Powerful aftershocks shake Chile

  • Breaking
  • 05/03/2010

The most powerful aftershock in six days sent terrified Chileans fleeing into quake-shattered streets and forced doctors to evacuate some patients from a major hospital on Friday as the nation struggled to comprehend the scope of the disaster that hit it.

People raced into the streets in pajamas as a magnitude-6.0 aftershock struck Concepcion shortly before dawn.

A magnitude-6.6 shock at 8:47am then rattled buildings for nearly a minute.

It was the strongest aftershock since a magnitude-6.9 jolt shortly after Saturday's historic quake and it sent office chairs spilling from upper floor of an already-damaged 22-storey building.

Fear of additional damage led officials to evacuate some patients from the regional hospital in downtown Concepcion.

"They sent us all home," said 47-year-old Aaron Valenzuela, who hobbled through the street because four toes had been amputated due to an injury he suffered in Saturday's big quake.

Dr Patricia Correa, who was overseeing the hospital's emergency ward, said her part of the five-story building "is on the point of collapsing. The walls cracked."

As a daily curfew meant to halt looting expired at noon, people flooded into the streets of Concepcion and formed lines about 100 long behind an intermittently functioning automatic teller machine, for a rare open pharmacy and at a corner store.

A sign at the shop announced it was out of flour, water, candles, rice, cheese, eggs and diapers, though jam, sugar, coffee and onions remained.

UN Secretary-General Ban Ki-moon arrived in the capital, Santiago, promising support for Chile.

"The Chilean government is asking for international aid and we will give it," he said.

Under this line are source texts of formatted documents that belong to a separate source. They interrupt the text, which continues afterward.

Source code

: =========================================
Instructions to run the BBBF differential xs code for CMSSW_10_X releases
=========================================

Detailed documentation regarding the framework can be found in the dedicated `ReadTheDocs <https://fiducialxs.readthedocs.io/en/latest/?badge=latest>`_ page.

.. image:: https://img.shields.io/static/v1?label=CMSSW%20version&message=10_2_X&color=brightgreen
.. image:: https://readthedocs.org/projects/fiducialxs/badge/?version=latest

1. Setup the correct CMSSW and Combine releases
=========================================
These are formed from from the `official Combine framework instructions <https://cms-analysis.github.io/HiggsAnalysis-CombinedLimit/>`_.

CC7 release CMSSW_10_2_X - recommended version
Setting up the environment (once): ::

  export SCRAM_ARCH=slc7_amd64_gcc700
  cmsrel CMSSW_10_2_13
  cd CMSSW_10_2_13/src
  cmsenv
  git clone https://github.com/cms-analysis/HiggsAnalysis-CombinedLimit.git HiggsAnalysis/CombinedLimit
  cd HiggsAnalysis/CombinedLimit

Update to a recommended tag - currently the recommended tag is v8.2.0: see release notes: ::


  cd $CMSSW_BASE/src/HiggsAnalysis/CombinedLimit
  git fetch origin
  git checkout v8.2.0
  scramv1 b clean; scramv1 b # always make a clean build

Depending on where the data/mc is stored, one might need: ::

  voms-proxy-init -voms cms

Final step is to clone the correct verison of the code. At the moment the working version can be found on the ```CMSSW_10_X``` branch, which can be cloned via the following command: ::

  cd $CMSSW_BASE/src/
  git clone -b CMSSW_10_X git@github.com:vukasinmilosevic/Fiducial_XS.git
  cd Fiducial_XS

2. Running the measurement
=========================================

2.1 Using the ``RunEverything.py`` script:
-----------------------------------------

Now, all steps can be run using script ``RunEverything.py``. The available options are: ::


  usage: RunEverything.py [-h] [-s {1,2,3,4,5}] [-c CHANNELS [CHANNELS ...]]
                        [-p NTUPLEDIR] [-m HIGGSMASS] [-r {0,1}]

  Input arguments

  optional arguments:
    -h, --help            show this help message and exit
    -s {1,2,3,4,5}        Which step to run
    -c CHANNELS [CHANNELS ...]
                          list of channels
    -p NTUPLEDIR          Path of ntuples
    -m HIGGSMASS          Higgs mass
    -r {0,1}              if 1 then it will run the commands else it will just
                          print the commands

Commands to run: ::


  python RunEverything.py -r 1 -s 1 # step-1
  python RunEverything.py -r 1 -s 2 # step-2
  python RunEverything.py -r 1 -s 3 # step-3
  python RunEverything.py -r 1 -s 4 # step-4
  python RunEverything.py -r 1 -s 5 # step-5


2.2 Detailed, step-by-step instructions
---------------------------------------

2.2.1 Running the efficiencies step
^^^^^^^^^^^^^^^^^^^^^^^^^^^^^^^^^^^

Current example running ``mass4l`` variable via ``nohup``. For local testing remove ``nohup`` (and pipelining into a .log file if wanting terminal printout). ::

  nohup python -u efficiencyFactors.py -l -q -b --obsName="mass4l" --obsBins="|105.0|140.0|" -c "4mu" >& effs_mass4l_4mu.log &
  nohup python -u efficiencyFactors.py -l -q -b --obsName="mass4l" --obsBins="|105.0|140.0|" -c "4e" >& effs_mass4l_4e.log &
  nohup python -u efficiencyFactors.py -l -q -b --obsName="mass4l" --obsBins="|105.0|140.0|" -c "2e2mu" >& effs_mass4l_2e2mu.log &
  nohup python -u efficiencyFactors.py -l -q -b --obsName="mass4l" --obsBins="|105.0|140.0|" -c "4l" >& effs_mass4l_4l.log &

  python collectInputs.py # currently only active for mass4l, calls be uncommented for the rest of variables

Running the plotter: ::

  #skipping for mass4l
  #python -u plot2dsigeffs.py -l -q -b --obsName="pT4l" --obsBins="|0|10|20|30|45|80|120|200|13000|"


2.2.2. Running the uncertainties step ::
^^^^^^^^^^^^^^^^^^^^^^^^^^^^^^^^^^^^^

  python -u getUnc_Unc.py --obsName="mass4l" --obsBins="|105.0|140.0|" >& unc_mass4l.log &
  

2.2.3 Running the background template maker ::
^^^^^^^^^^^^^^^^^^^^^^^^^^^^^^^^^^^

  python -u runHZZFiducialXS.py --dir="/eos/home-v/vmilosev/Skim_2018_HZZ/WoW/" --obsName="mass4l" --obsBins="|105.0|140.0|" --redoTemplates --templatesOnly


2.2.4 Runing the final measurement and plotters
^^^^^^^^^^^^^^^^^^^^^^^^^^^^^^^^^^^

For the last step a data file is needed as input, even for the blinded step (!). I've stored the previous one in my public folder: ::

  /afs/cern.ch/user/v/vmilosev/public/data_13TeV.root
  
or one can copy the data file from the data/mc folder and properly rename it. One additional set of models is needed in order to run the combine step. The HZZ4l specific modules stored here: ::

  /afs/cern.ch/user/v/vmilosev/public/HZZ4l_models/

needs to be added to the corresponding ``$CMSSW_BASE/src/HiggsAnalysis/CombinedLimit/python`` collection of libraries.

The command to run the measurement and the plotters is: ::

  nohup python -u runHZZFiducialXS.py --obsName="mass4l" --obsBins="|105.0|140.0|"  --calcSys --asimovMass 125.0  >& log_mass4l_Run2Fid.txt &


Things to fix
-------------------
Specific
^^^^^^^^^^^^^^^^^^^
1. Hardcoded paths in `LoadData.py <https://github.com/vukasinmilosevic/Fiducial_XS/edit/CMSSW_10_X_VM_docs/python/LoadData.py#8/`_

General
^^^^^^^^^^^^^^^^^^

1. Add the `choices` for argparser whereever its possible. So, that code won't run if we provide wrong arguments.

Chile's U.N. Ambassador Heraldo Munoz told a press conference at UN headquarters in New York it's estimated that reconstruction "will cost Chile about US$30 billion".

Amir Dossal, executive director of the UN Office for Partnerships, said private donations have begun to arrive, among them US$1 million from Wal-Mart and US$500,000 from Hewlett Packard.

President Michelle Bachelet, meanwhile, met with her successor, Sebastian Pinera, and they promised to try to avoid letting the March 11 hand-over of power interrupt aid efforts.

"The new government will have an immense challenge," Bachelet said.

Officials were still struggling to determine the human toll of the magnitude-8.8 quake, as well as the damage to roads, ports and buildings such as hospitals.

Disaster officials announced they had double-counted at least 271 missing as dead in the hardest-hit part of the country - an error that would drop the official death toll to about 540 if there were no other mistakes.

But Interior Department officials said that from now on, they would release only the number of dead who had been identified: 279 as of Friday.

The government also said Friday it had removed Cmdr. Mariano Rojas as head of the Navy's oceanographic service over its failure to issue a tsunami warning for the Pacific immediately after Saturday's quake.

Port captains in several towns issued their own warnings, but a national alert never came, and some say that failure led to deaths. The tsunami is believed responsible for much of the deaths and damage.

Bachelet says it will take three years to rebuild the region wracked by the earthquake and tsunami, and that task is all too clear to the people trying to clean up the ruins of their towns.